If the Reds win their 13 remaining Premier League matches, they will be champions. It’s a big ask, but you wouldn’t bet against them.

With the race now in their own hands, these are the standards that Klopp and Guardiola’s men are both setting and demanding of the other. And it’s a run of results they have both managed before.

The stage is set for a fierce battle that the Premier League has promised but ultimately failed to deliver since that final day showdown of 2018/19 when Liverpool missed out on title glory by a solitary point and were left cursing a goal-line clearance at the Etihad.

It’s the finest of margins.

It’s ironic that the man to breathe fresh life into the title-race could easily have been scoring the goals that would have turned Man City into runaway winners had Daniel Levy not been so stubborn.

The reigning champions saw a £100m bid rejected for Harry Kane last summer despite the striker’s desire to join, so ended up bringing in Jack Grealish from Aston Villa for the same fee instead.

Grealish has two goals and two assists from 17 Premier League appearances for his new side, and is currently out injured.

Meanwhile, Kane, who missed Tottenham’s opening day win over City back in August as he continued to push for an exit to the Etihad, had five goals and two assists from 22 appearances before his brace on Saturday that could now cost Guardiola’s side dear.

When missing out on the forward, Guardiola resisted signing a different striker and opted for a solitary signing by bringing in another playmaker instead.

Despite such decisions, City are still scoring goals. Their total of 63 is just one less than Liverpool’s division high while Raheem Sterling’s hat-trick last week leaves him as the third-highest scorer in the division with 10.

Yet that total is off the pace when it comes to Premier League’s top two, with Mohamed Salah leading the way on 17 goals, having scored his 150th goal for the club, and 25th of the season in all competitions, against Norwich.

Meanwhile, the injured Diogo Jota sits behind on 12 goals, while Sadio Mane’s overhead kick against the Canaries leaves him in joint-fourth behind Sterling with nine goals.

Yet Guardiola can’t be criticised for such stubbornness, even if it does cost his side come May. Klopp has often done the same in the past, resisting the urge to sign an alternative player just for the sake of a signing, having missed out on the desired target.

The Reds were also subjected to such frustrations in the summer when Ibrahima Konate was their only signing, arriving in a £36m move from RB Leipzig, with owners FSG criticised for not investing in Klopp’s squad further.

It was easy to see why after Gini Wijnaldum was not replaced and Takumi Minamino and Divock Origi were left as the reserve options to Salah, Jota, Mane and Roberto Firmino in attack.

But out of such discontent, Liverpool’s latest witty chant concerning their lack of funds was born, more out of hope than expectation.
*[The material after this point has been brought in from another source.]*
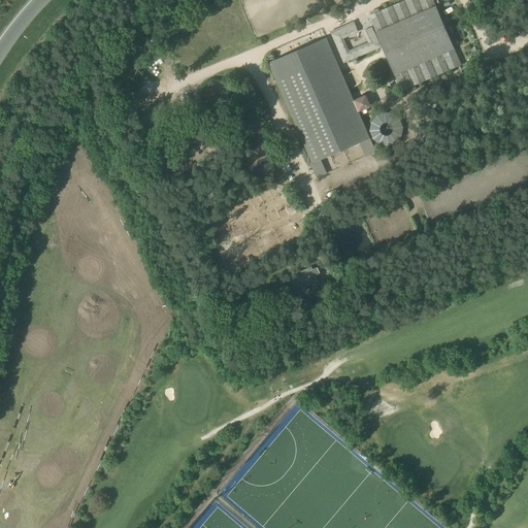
[(401,91),(461,65),(432,0),(404,0),(369,15),(373,26),(401,91)]
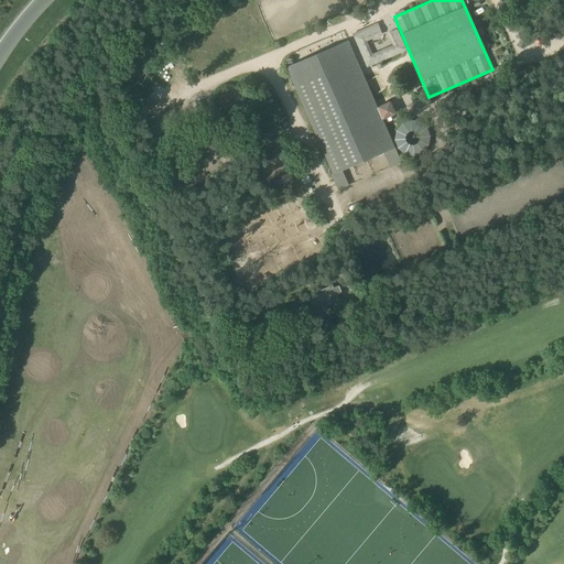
[(408,50),(399,28),(390,32),(397,45),(370,56),(364,40),(381,32),(378,25),(354,36),(367,67),(408,50)]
Only then FSG parted with £49m to bring in Luis Diaz from FC Porto in January, with the Colombia international scoring his first goal for the Reds against Norwich on Saturday.

As Guardiola remained content with his City options after adding only Grealish, despite a lack of striker, the arrival of Klopp’s newest attacking recruit appears to be giving Liverpool the required shot in the arm to turn the title-race on its head.
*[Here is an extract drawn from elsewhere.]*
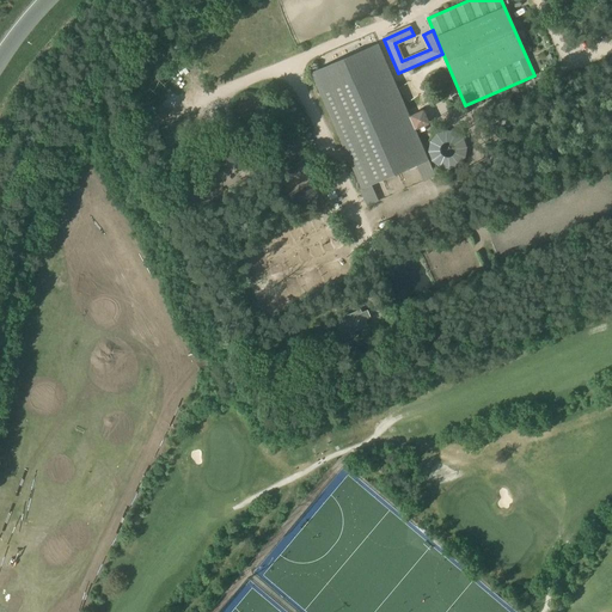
[(312,73),(362,189),(428,160),(378,44),(312,73)]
If it was ironic that it would be Kane who inflicted defeat on Man City in such circumstances on Saturday, it was fitting that it was Alisson, again straying from his primary role, who turned creator to set the Reds on their way to this crucial victory on a game-changing day over Norwich.

When the goalkeeper claimed his first Liverpool assist against Manchester United in January 2020, it was the day the Kop finally declared, “We’re gonna win the league!”

When the Brazilian scored his outrageous stoppage-time winner against West Bromwich Albion last May, it was the day the Reds believed that, against all odds, they would still qualify for the Champions League.

Now Alisson has contributed at the other end once again and while this time it’s too early to call if the Premier League title will be going to Liverpool or to Manchester, he has given his side fresh hope, if not yet expectation.

The Reds found some money and now can win the league.